►

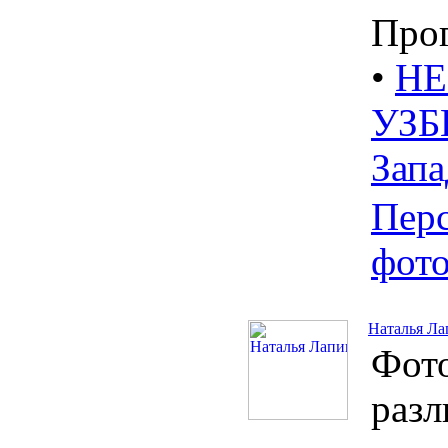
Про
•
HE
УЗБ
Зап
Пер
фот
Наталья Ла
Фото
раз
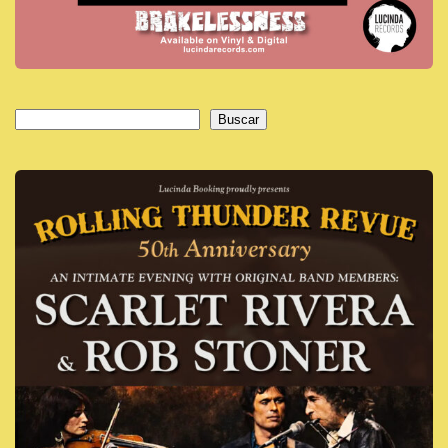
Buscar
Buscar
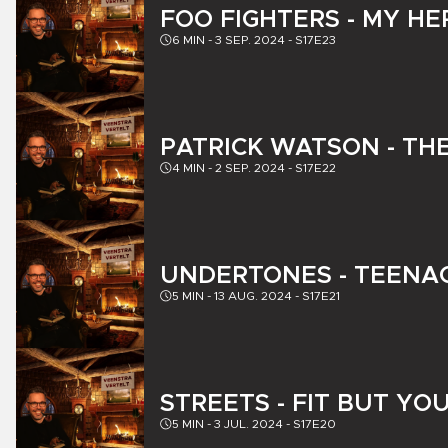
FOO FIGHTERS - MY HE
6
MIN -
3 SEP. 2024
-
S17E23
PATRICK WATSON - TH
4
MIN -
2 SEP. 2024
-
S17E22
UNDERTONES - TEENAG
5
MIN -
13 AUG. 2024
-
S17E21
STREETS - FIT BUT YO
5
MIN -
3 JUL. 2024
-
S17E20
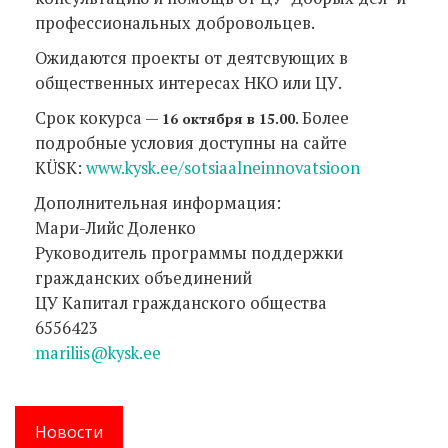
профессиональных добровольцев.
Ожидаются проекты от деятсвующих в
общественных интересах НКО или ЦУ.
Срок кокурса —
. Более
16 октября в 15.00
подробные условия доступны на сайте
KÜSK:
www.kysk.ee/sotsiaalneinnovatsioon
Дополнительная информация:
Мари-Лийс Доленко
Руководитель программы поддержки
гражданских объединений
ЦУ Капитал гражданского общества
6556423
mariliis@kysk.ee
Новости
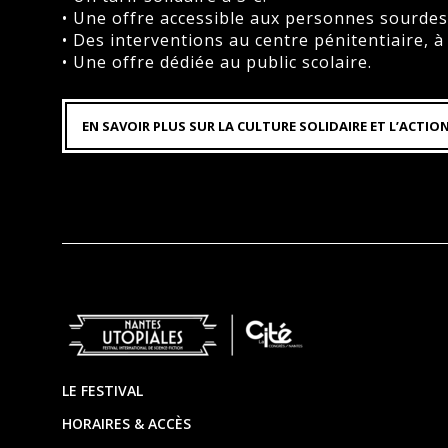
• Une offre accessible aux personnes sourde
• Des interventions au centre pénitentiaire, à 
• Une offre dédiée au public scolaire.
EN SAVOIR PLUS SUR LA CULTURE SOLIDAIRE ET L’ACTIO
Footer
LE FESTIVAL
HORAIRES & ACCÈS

◄
►

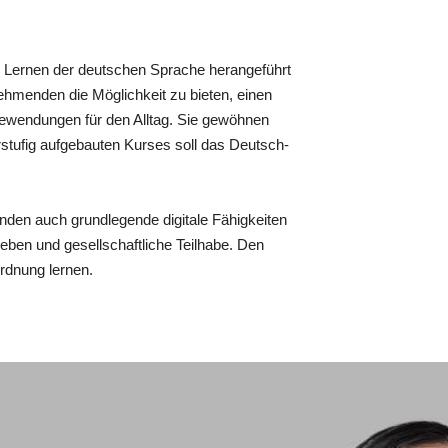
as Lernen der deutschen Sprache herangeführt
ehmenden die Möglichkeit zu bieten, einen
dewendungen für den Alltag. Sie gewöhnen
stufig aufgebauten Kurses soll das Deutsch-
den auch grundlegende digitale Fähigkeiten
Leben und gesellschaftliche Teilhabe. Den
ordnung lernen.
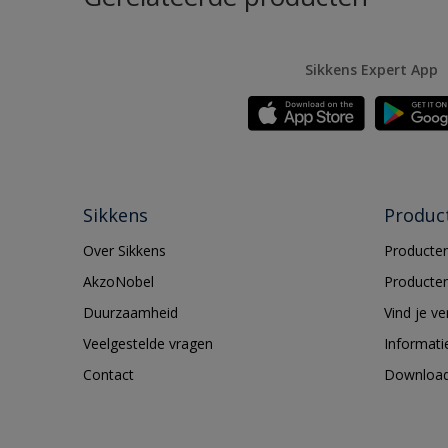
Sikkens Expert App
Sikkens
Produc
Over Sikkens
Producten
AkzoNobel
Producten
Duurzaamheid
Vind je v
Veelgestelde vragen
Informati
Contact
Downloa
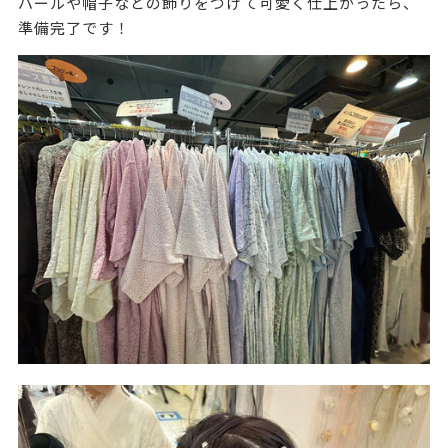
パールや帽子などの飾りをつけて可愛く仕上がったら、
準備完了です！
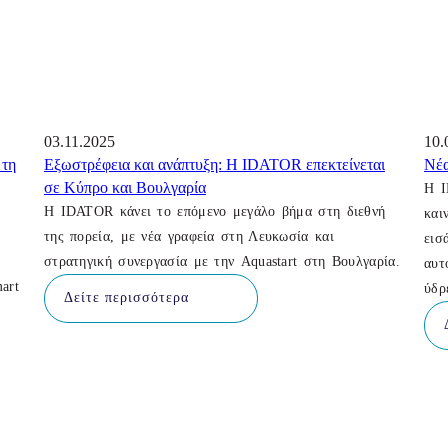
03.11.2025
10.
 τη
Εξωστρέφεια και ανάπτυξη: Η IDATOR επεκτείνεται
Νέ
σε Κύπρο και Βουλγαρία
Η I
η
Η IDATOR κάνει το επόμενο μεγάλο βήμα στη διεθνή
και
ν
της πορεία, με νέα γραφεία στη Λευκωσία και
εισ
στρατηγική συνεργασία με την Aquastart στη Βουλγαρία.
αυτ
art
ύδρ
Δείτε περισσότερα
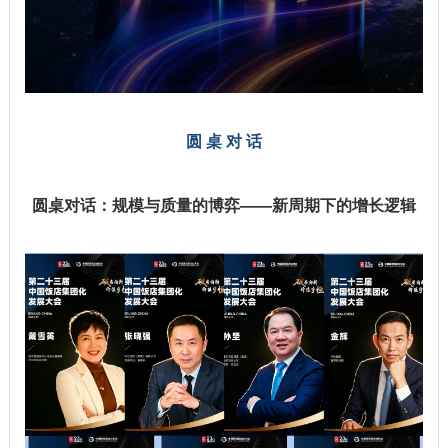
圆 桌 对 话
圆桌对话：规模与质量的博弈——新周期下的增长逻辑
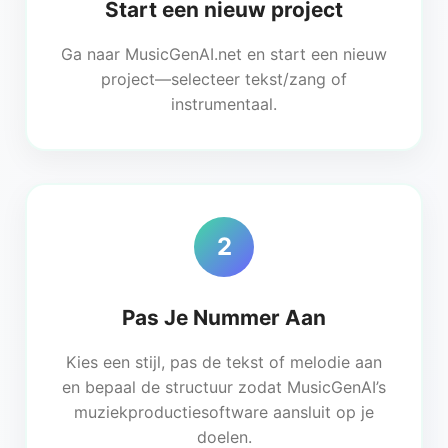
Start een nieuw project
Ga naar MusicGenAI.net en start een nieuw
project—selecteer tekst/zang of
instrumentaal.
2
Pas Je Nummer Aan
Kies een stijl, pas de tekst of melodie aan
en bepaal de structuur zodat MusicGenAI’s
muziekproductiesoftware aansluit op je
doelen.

◄
►

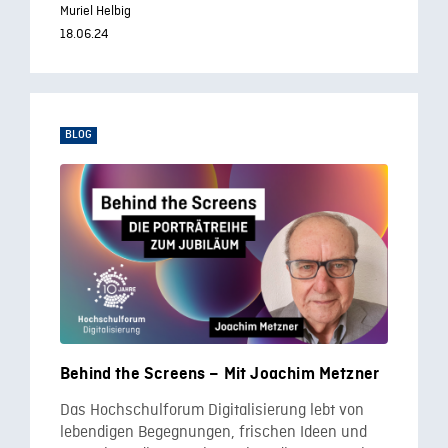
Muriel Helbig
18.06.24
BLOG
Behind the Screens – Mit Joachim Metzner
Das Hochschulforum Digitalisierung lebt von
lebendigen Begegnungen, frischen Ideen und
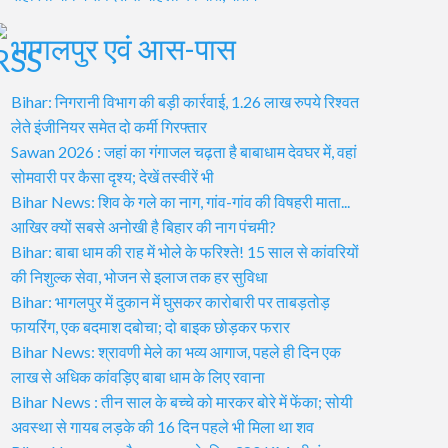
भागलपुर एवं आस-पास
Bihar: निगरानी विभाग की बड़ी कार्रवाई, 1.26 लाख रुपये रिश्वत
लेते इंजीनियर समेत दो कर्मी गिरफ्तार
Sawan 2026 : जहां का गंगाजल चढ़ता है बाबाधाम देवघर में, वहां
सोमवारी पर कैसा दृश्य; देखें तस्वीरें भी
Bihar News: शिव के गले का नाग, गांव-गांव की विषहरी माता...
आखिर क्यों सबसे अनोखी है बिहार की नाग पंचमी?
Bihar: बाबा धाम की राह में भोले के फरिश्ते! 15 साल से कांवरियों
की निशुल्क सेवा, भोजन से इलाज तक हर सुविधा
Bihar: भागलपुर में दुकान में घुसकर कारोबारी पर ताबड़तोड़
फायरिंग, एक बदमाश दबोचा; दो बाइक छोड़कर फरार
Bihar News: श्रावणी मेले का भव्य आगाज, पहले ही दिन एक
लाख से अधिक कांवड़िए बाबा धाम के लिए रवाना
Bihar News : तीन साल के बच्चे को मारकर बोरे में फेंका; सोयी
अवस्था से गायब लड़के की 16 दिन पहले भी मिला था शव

◄

◆ ACTION ITEM:
Return, from the data above, each line in which the string "nieuw" appears.

◆ SOLUTION TO THE EXERCISE:
Start een nieuw project
Ga naar MusicGenAI.net en start een nieuw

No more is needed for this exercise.